Having spoken at several and actually presenting at least two meetings in Hammond over the past few years, Mr. Ebbing said he is aware of the factions that the possibilities of an industrial wind turbine project have caused in the town. At a recent wind committee meeting, he became the focal point during a presentation about background noise and was peppered with questions about accountability and professionalism from a couple members of the public.

“What I will tell them (on Thursday) is that it is significantly quieter in Hammond on those nights when there is no wind blowing at ground level,” Mr. Ebbing said. “The other thing we will talk about is the number of locations (to be measured).”

Mr. Ebbing said that most people don’t realize the intricacies and nuances of measuring background noise.

“Leaves shuttering are going to affect the background noise. Voluminous traffic will affect residual background. The number of people will affect background noise,” he said, adding that he will make an analogy up front, showing those in attendance satellite pictures of the earth at night and maps showing population density.

“People equals noise,” he said, “and in Jefferson, St. Lawrence, and surrounding counties, there are lower numbers of people. Less cars, less going on. Its significantly quieter here than most places across the United States.”

The point is, Mr. Ebbing said, when measuring background sound levels, those measuring for accurate data should focus on locations with “no noise.”

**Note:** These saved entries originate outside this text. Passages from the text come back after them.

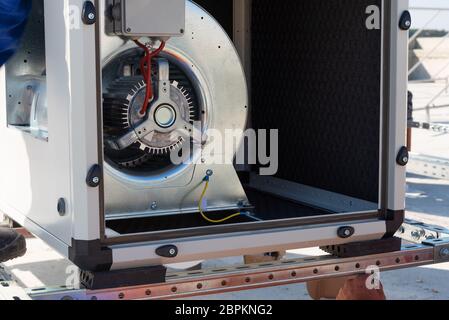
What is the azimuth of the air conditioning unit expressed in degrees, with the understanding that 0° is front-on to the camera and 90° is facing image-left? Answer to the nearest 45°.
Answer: approximately 0°
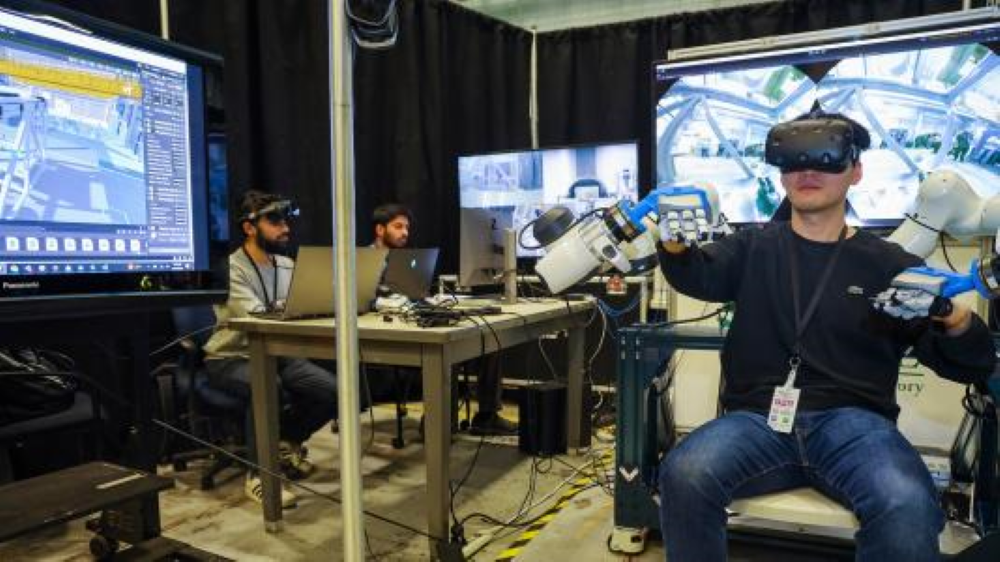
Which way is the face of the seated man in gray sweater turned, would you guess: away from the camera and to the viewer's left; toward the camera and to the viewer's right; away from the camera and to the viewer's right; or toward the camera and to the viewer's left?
toward the camera and to the viewer's right

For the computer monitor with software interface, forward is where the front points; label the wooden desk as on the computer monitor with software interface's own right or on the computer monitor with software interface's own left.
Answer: on the computer monitor with software interface's own left

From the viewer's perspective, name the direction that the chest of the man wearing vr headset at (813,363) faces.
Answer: toward the camera

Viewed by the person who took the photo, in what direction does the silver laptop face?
facing away from the viewer and to the left of the viewer

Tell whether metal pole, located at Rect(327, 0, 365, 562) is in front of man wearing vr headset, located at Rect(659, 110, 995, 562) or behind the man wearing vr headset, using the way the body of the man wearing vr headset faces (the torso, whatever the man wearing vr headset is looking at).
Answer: in front

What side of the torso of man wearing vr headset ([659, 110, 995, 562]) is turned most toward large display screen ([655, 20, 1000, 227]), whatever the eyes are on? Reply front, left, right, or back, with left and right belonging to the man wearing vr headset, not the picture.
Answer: back

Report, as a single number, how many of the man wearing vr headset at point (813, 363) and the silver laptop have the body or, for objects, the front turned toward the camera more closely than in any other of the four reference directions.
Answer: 1

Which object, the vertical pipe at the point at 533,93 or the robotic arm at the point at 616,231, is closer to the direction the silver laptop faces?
the vertical pipe

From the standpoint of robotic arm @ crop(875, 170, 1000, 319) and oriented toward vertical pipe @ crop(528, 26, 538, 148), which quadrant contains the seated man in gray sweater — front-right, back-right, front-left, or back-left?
front-left

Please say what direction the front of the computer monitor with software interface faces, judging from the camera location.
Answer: facing the viewer and to the right of the viewer

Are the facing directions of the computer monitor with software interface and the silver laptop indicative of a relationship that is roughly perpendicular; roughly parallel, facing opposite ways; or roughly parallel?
roughly parallel, facing opposite ways

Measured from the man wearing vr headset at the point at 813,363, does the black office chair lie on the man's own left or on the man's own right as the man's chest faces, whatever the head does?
on the man's own right

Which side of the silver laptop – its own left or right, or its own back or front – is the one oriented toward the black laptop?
right

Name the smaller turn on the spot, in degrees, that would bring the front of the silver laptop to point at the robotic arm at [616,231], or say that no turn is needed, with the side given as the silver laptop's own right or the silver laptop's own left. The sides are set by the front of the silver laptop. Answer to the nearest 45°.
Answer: approximately 180°

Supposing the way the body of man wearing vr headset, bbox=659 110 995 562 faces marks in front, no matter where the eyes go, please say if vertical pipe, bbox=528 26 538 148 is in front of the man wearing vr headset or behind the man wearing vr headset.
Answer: behind
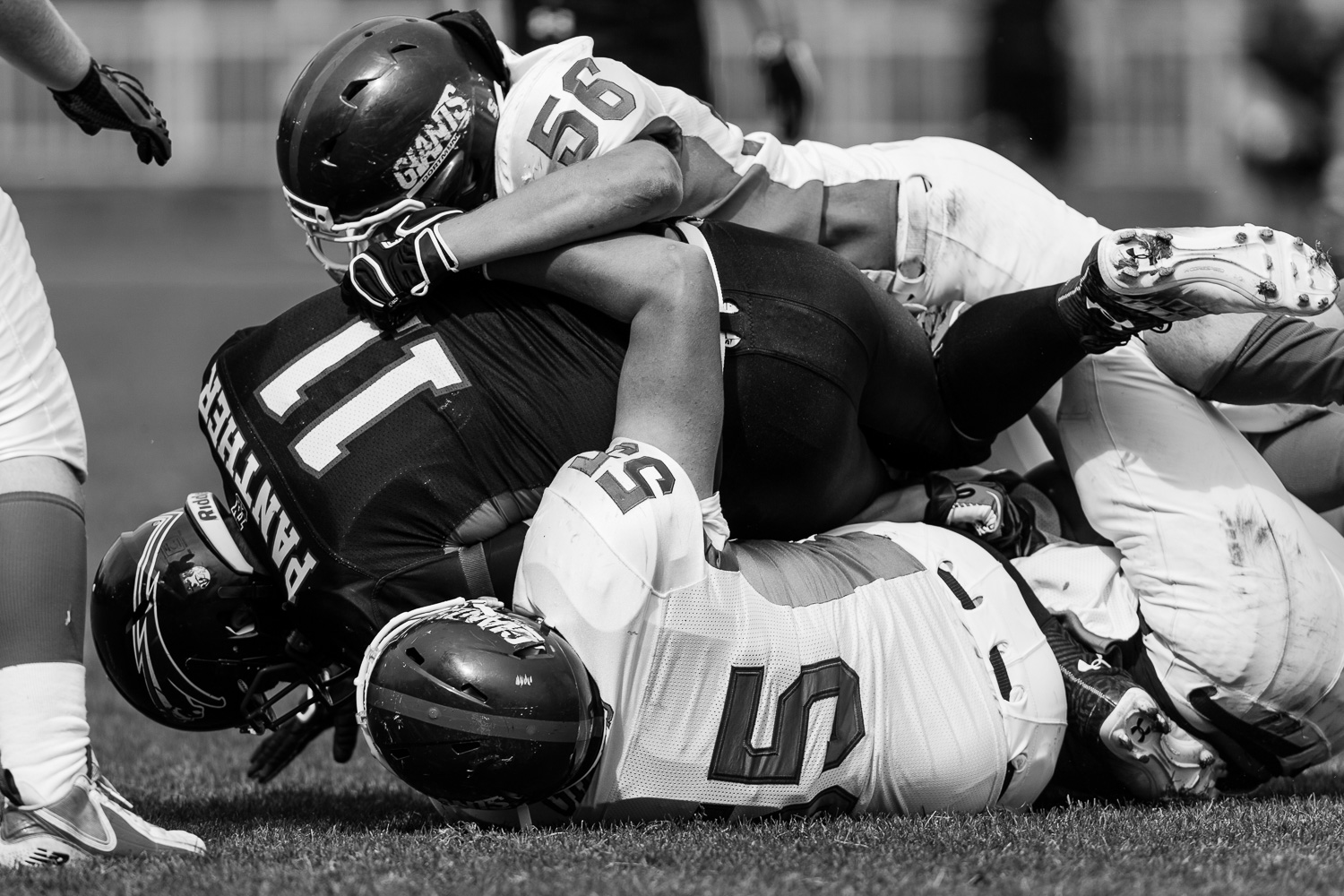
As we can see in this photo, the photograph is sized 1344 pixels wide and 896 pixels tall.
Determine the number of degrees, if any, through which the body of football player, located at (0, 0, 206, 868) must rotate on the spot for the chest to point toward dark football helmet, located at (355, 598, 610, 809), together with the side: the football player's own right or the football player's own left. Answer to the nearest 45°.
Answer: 0° — they already face it

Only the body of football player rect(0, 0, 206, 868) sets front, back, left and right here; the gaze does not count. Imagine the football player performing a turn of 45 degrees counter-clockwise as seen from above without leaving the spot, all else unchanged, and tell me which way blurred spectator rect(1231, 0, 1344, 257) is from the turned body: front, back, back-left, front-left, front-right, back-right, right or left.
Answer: front

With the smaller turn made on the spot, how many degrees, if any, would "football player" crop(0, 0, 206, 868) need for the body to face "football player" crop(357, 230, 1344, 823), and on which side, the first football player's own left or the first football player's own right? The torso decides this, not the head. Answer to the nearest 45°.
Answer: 0° — they already face them

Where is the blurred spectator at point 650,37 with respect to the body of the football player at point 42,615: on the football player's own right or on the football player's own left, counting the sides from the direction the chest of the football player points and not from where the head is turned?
on the football player's own left

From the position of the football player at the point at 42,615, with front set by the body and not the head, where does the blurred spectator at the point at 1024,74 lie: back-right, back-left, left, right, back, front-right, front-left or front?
front-left

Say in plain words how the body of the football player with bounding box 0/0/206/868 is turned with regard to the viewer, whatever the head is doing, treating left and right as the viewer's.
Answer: facing to the right of the viewer

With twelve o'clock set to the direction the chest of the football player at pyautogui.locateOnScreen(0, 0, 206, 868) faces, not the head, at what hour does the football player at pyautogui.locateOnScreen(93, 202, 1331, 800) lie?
the football player at pyautogui.locateOnScreen(93, 202, 1331, 800) is roughly at 11 o'clock from the football player at pyautogui.locateOnScreen(0, 0, 206, 868).
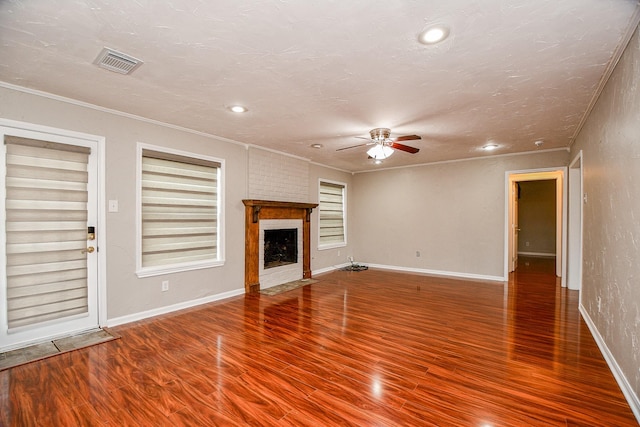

“Some folks have suggested 45 to 55 dBA (decibels) – noise levels you would expect in suburban areas. But that’s just not the case,” Mr. Ebbing said, suggesting that using sound meters has to be done right. “People need to wake up and smell the roses,” he said.

Mr. Ebbing said that MP3 files from “an actual noise study” done by “a friend of mine in the business” would also be available for volunteers to take advantage of. Contained on these files, he said, are “outtakes” or things that couldn’t be used in establishing the data because it was residual sound.

“Crows, dogs, traffic, people talking. All things that must be ignored,” he said. “You have to train your ear.”

Mr. Ebbing said he would spend about an hour teaching volunteers to actually use the sound meters – changing batteries, calibrating, and checking two meters at once to verify accuracy.